1Institute of Cytology, Russian Academy of Sciences, St. Petersburg, Russia
2Department of Molecular Biophysics, Faculty of Physics of St. Petersburg State University and Institute of Cytology RAS, St. Petersburg, Russia
3Department of Chemistry, University of Calgary, Calgary, Alberta, Canada
4Department of Physics & Astronomy, University of Waterloo, 200 University Avenue West, Waterloo, Ontario,, Canada
5Institute of Cytology, Russian Academy of Sciences, 4 Tikhoretsky Ave., St. Petersburg, 194064, Russia

Copyright © 2010 Hindawi Publishing Corporation. This is an open access article distributed under the Creative Commons Attribution License, which permits unrestricted use, distribution, and reproduction in any medium, provided the original work is properly cited.
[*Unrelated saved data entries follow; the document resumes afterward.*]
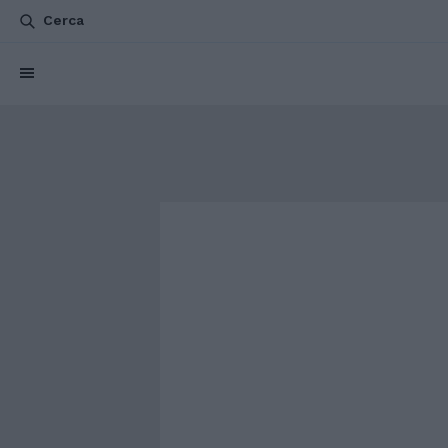
Cerca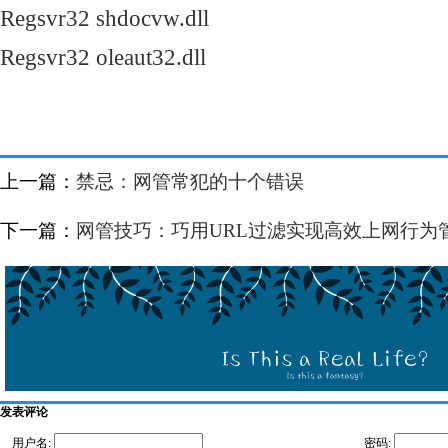
Regsvr32 shdocvw.dll
Regsvr32 oleaut32.dll
上一篇：
禁忌：网管常犯的十个错误
下一篇：
网管技巧：巧用URL过滤实现高效上网行为
发表评论
用户名:
密码: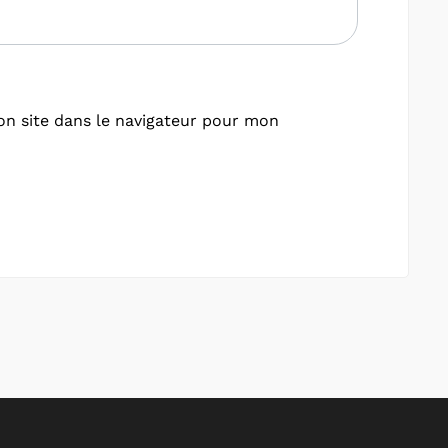
n site dans le navigateur pour mon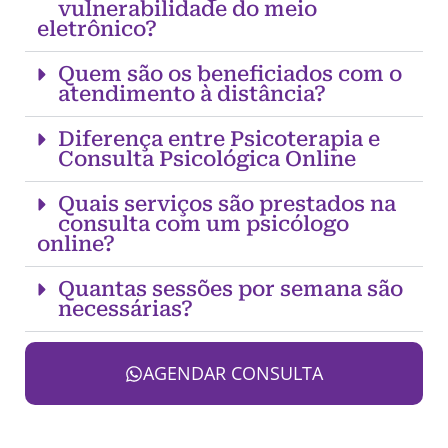
vulnerabilidade do meio
eletrônico?
Quem são os beneficiados com o
atendimento à distância?
Diferença entre Psicoterapia e
Consulta Psicológica Online
Quais serviços são prestados na
consulta com um psicólogo
online?
Quantas sessões por semana são
necessárias?
AGENDAR CONSULTA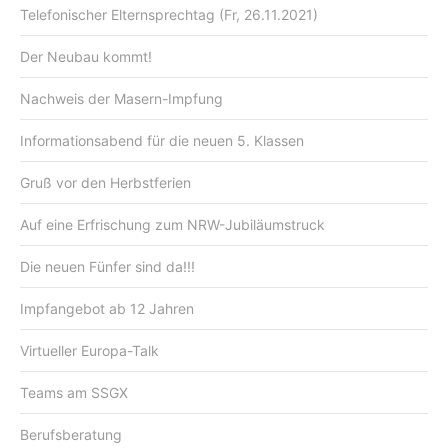
Telefonischer Elternsprechtag (Fr, 26.11.2021)
Der Neubau kommt!
Nachweis der Masern-Impfung
Informationsabend für die neuen 5. Klassen
Gruß vor den Herbstferien
Auf eine Erfrischung zum NRW-Jubiläumstruck
Die neuen Fünfer sind da!!!
Impfangebot ab 12 Jahren
Virtueller Europa-Talk
Teams am SSGX
Berufsberatung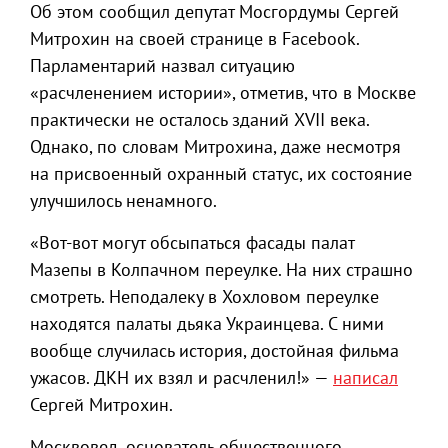
Об этом сообщил депутат Мосгордумы Сергей
Митрохин на своей странице в Facebook.
Парламентарий назвал ситуацию
«расчленением истории», отметив, что в Москве
практически не осталось зданий XVII века.
Однако, по словам Митрохина, даже несмотря
на присвоенный охранный статус, их состояние
улучшилось ненамного.
«Вот-вот могут обсыпаться фасады палат
Мазепы в Колпачном переулке. На них страшно
смотреть. Неподалеку в Хохловом переулке
находятся палаты дьяка Украинцева. С ними
вообще случилась история, достойная фильма
ужасов. ДКН их взял и расчленил!» —
написал
Сергей Митрохин.
Москвовед, основатель общественного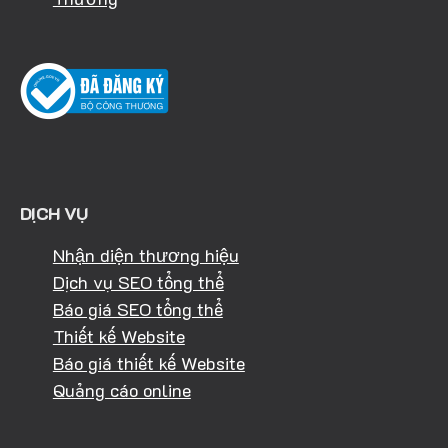
DỊCH VỤ
Nhận diện thương hiệu
Dịch vụ SEO tổng thể
Báo giá SEO tổng thể
Thiết kế Website
Báo giá thiết kế Website
Quảng cáo online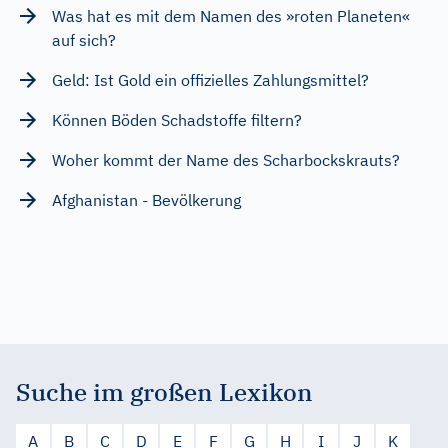
Was hat es mit dem Namen des »roten Planeten«
auf sich?
Geld: Ist Gold ein offizielles Zahlungsmittel?
Können Böden Schadstoffe filtern?
Woher kommt der Name des Scharbockskrauts?
Afghanistan - Bevölkerung
Suche im großen Lexikon
A
B
C
D
E
F
G
H
I
J
K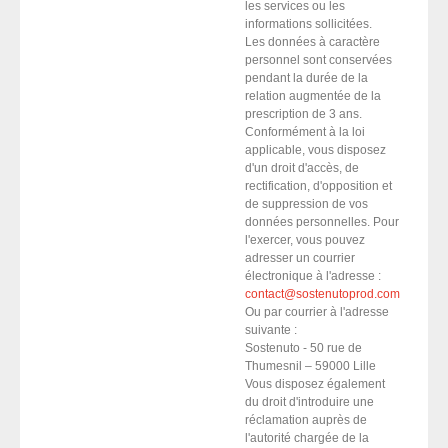
les services ou les
informations sollicitées.
Les données à caractère
personnel sont conservées
pendant la durée de la
relation augmentée de la
prescription de 3 ans.
Conformément à la loi
applicable, vous disposez
d'un droit d'accès, de
rectification, d'opposition et
de suppression de vos
données personnelles. Pour
l'exercer, vous pouvez
adresser un courrier
électronique à l'adresse :
contact@sostenutoprod.com
Ou par courrier à l'adresse
suivante :
Sostenuto - 50 rue de
Thumesnil – 59000 Lille
Vous disposez également
du droit d'introduire une
réclamation auprès de
l'autorité chargée de la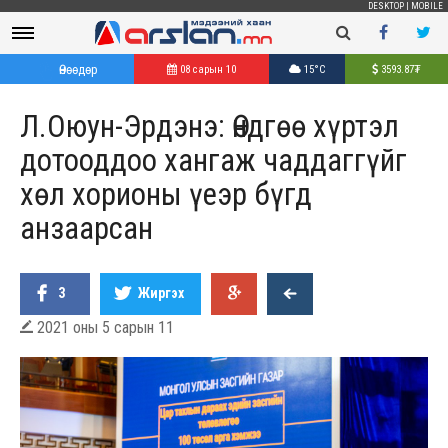
DESKTOP
|
MOBILE
Өнөөдөр
08 сарын 10
15°C
3593.87
₮
Л.Оюун-Эрдэнэ: Өндгөө хүртэл
дотооддоо хангаж чаддаггүйг
хөл хорионы үеэр бүгд
анзаарсан
3
Жиргэх
2021 оны 5 сарын 11

The HMGB1 protein (High Mobility Group protein 1) participates in the formation of functionally significant DNA-protein complexes. HMGB1 protein contains two DNA-binding domains and negatively charged C-terminal region. The latter consists of continuous sequence of dicarboxylic amino acids residues. Structural changes in DNA-protein complexes were studied by circular dichroism spectroscopy (CD) and atomic force microscopy (AFM). Natural HMGB1 and recombinant protein HMGB1(A + B) lacked negatively charged C-terminal region were used. The DNA–HMGB1(A + B) complexes demonstrate an unusually high optical activity in 150 mM NaCl solutions. AFM of the latter complexes shows, that at the low concentration of HMGB1 in the complex the protein is distributed along DNA in a random way. Increase of HMGB1 content leads to cooperative interaction and a redistribution of the bound protein molecules on DNA is observed. Based on the data obtained we conclude that protein–protein interactions play a key role in the formation of highly ordered DNA–HMGB1 complexes. It was shown that C-terminal domain modulate the interactions of DNA with HMGB1 protein. We suggest that the C-terminal domain of HMGB1 also modulates the “packing” of HMGB1 molecules on the DNA.